Who knows. Some point to the geeky-but-cool fad of even the popular kids liking comic books and wearing knee-high socks with flooded jeans as the culprit. Others like Jesse Hawthorne Ficks, a film professor at the Academy of Art University in San Francisco, are just plain exhausted of outsmarting the movies. She writes for Wired that “There was this very strong sense in the ’90s of irony, of everyone being in the theater and being really ironically funny, and [thinking] that they were smarter than the movie…. It just seems played out to me.”
To be fair, without postmodernist film, we wouldn’t have a culture of media that hangs its hat on subjective perspective and signs and means. And maybe without this unapologetically aware lens for film, we wouldn’t be able to move toward this new sincerity of saying what we mean and meaning what we say in our mediums.
David Foster Wallace, the man cited for coining the term “New Sincerity” and breaking down his definitions of what it means for film and other media, says that the new “rebels” will be ones “who treat of plain old untrendy human troubles and emotions in U.S. life with reverence and conviction.” He even goes so far as to say these rebels will be outdated before they even begin, and maybe this is what makes them the “real rebels.” I’m not sure how much The Bachelor upholds this rebellious nature, but there is definitely something to be said for a changing landscape that dares to just put content on the screen, not wiggle around and hide it in the subtext.

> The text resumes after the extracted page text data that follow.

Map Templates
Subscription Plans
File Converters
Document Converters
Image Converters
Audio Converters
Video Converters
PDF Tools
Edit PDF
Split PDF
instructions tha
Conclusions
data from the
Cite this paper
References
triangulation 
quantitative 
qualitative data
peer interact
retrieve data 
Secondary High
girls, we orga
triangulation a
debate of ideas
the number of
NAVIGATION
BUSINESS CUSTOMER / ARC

Not everything is so black and white. Ironic or sweet. Some films fall in between, a lot like most people do, which in my opinion makes them even more post-postmodern and closer to truth. Take for example the film Lady Bird. The main character embodies angst: a suburban white girl with big dreams centered in the big city. She is bumbling and charming and repulsive and naïve. She embodies postmodernist film with detached yet ironically invested persona. She is smarter than her parents. Her classmates. All of Sacramento and everyone in the movie theatre. And at points this gets as nauseating as what Fick describes as 90s irony. Except, where Lady Bird crosses an interesting intersection is poking fun at postmodernism and its detached irony while presenting us with this character and this movie that in its presentation is postmodern.

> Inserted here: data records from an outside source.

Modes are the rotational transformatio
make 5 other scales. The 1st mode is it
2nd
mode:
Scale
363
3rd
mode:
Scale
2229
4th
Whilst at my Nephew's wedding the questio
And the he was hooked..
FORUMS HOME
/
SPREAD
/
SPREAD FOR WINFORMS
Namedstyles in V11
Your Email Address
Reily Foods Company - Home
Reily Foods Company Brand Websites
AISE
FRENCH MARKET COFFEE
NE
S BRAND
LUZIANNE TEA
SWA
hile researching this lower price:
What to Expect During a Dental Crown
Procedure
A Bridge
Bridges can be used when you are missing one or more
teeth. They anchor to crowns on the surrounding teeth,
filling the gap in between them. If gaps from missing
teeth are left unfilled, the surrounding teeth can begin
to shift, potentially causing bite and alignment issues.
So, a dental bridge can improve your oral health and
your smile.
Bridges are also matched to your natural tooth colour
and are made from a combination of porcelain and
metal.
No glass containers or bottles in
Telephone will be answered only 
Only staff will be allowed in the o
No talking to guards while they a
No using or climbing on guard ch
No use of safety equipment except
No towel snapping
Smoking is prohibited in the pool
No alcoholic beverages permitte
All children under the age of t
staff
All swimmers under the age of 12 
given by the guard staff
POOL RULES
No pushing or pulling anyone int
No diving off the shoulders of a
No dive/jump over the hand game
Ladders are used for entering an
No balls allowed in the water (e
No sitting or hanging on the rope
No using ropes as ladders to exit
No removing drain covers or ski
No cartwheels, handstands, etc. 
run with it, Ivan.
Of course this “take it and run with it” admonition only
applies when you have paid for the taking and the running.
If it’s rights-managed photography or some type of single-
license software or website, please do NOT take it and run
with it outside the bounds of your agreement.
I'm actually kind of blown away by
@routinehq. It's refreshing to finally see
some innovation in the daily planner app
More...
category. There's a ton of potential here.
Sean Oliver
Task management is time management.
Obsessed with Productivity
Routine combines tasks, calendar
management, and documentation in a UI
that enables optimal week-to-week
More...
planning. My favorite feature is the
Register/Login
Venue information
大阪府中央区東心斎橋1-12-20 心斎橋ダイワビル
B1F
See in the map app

No spoilers, but Lady Bird makes a transition that I think marks the same transition that film is taking. Drowning in her angst and last night’s alcohol poisoning, she comes to terms with this obstacle that makes new sincerity in film possible: feelings. She calls her family. Standing alone in America’s biggest city, she leaves a voicemail. She realizes that it is okay to care and have these feelings about what her life is and who she is without falling victim to melodrama. Lady Bird’s monologue on her parents’ answering machine, to me, sits cozily on the corner of sweet moments and ironic imagery — an intersection I think we will all be seeing more of in film and can already see from filmmakers like Wes Anderson and Sophia Coppola.
I guess now it’s cool to drop the cynicism and pick up on the sweet. I hope we continue. Because frankly, we should stop being ironic and thinking that makes everything edgy. Let’s try genuineness?Lady Bird did and scored a nomination for Best Picture.
Try telling a joke and getting a laugh because it’s funny, not because it’s so horribly unfunny. Self-aware anti-comedy is so 90s, and not cute Jennifer Aniston 90s. It’s robotic and stagnant.
Film isn’t about being ironically detached and above it all. Film is about humanity, and it’s okay for humanity (preferred, even) to be genuine.
One last question, then class is dismissed: why does any of this matter?
Being angsty is kind of lame. Especially in film where we’re working toward better understanding ourselves through this universal experience called life. Life is film. And film is about storytelling, and storytelling is necessary for humans to make sense of their world. So let’s try being straightforward with our storytelling and stop making people so uncomfortably distant from humanity. There’s something innately human about sincerity, and there is something human about stories on screen. And I think it’s okay to have both together. Maybe it even makes us rebels! Yawn.